So what’s the big deal about having screens with proper tension? There are two issues that may occur when you use screens with too soft mesh. These are (1) fabric wave, and (2) mesh release.
Fabric wave means, as you apply pressure and pull or push the squeegee across the screen and shirt, a small wave of screen mesh may form in front of the squeegee blade. On the bottom side of the screen, this wave of fabric may fill with ink as it passes over the image, and then smear ink onto the garment when the squeegee reaches the edge of the graphic.
The more common issue is mesh release. We print garments off-contact. This means the only place the screen physically comes into contact with the garment is along the sharp edge of the squeegee blade. If your screen mesh is too soft, the mesh will not release from the garment as you pull or push the squeegee across the image. When the mesh does release, often when you lift the screen, the ink on the shirt will try to hold onto the screen mesh, causing a rough finish to your print.
On a multi-color job, soft mesh will stick to the previous colors on the shirt, and the ink picked up will begin to build up on the backs of your subsequent screens. In short order, your prints will start to appear muddy around the edges and where colors touch within your image.
When printing dark garments, poor screen tension can be doubly troublesome. The ink from the white underbase print is pulled up with the screen, and then flash cured into that position. My best analogy is seeing a thousand little mountain peaks standing up on the shirt. Under a microscope, the surface would look like the Alps. When colors are printed on top, the print feels very rough, or worse, hundreds of tiny white specks show throughout the print area where the white underbase peeks through the colors.

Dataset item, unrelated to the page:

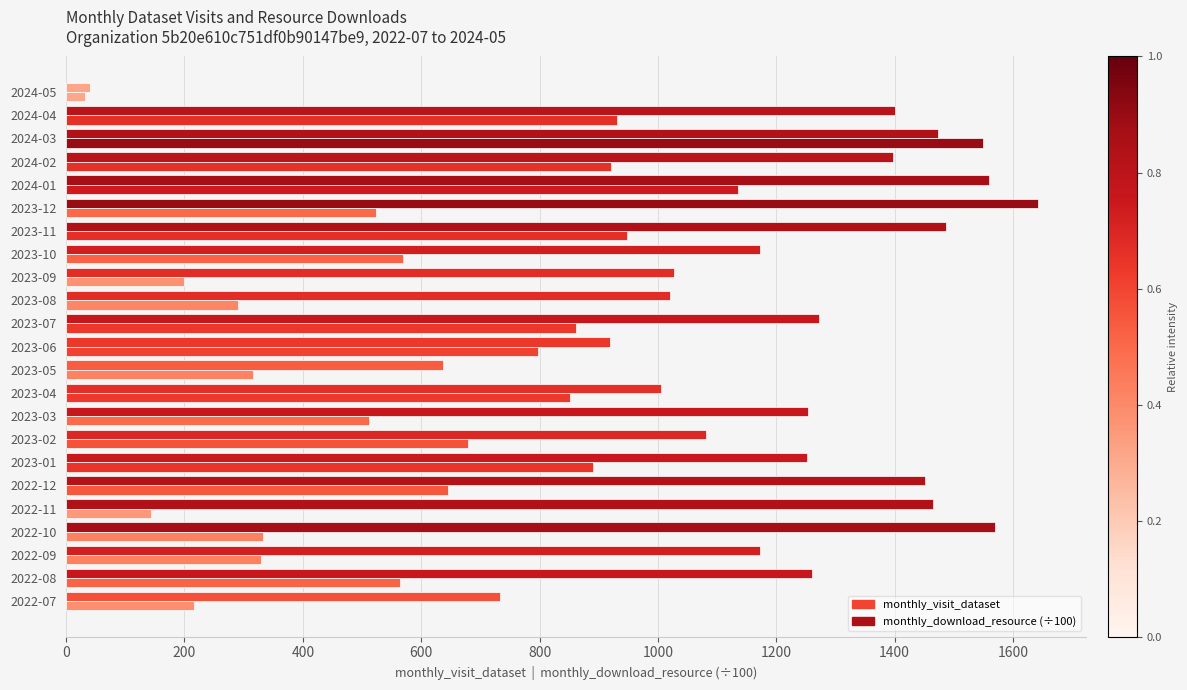

How many series are shown in this chart?

2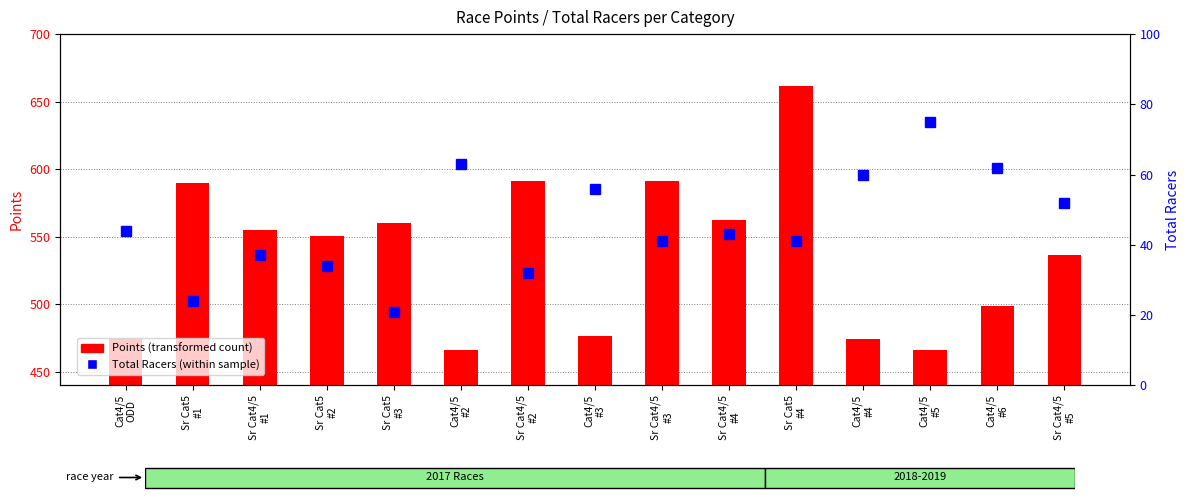

True or false: Points (transformed count) has a value of 763.8 at Sr Cat4/5
#4.

False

When you call me and say, “There’s something wrong with my ink! I see a thousand white speckles….” It’s not the ink. It’s almost never the ink. It’s your screen mesh tension.
To recap, when a print feels rough, it is usually caused by a screen with poor tension. A tight screen will give you a crisp, sharp image. And on a manual press, a tight screen will cause far less printing fatigue during the process. Screen printing… it’s all about the screen. Write that down.

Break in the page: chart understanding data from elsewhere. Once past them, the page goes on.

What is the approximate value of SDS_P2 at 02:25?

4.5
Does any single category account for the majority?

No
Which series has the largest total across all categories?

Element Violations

I worked in a shop where the owner had no clue or care about quality screens. I once had a screen so baggy, it sagged a good 1/2 inch under the weight of the white ink I put in the screen.
Also a wood frames so warped, 1 corner was an inch of the table when the other corners held flat.
I ‘stole’ the 2 frames to take them out of production and also to have as ‘souvenir’. I last 3 months and wanted to quit the first day.
The processes they used had me pulling my hair. Nothing like a bit of daylight in the coating/storage room. Screens coated Monday were fogged by Friday.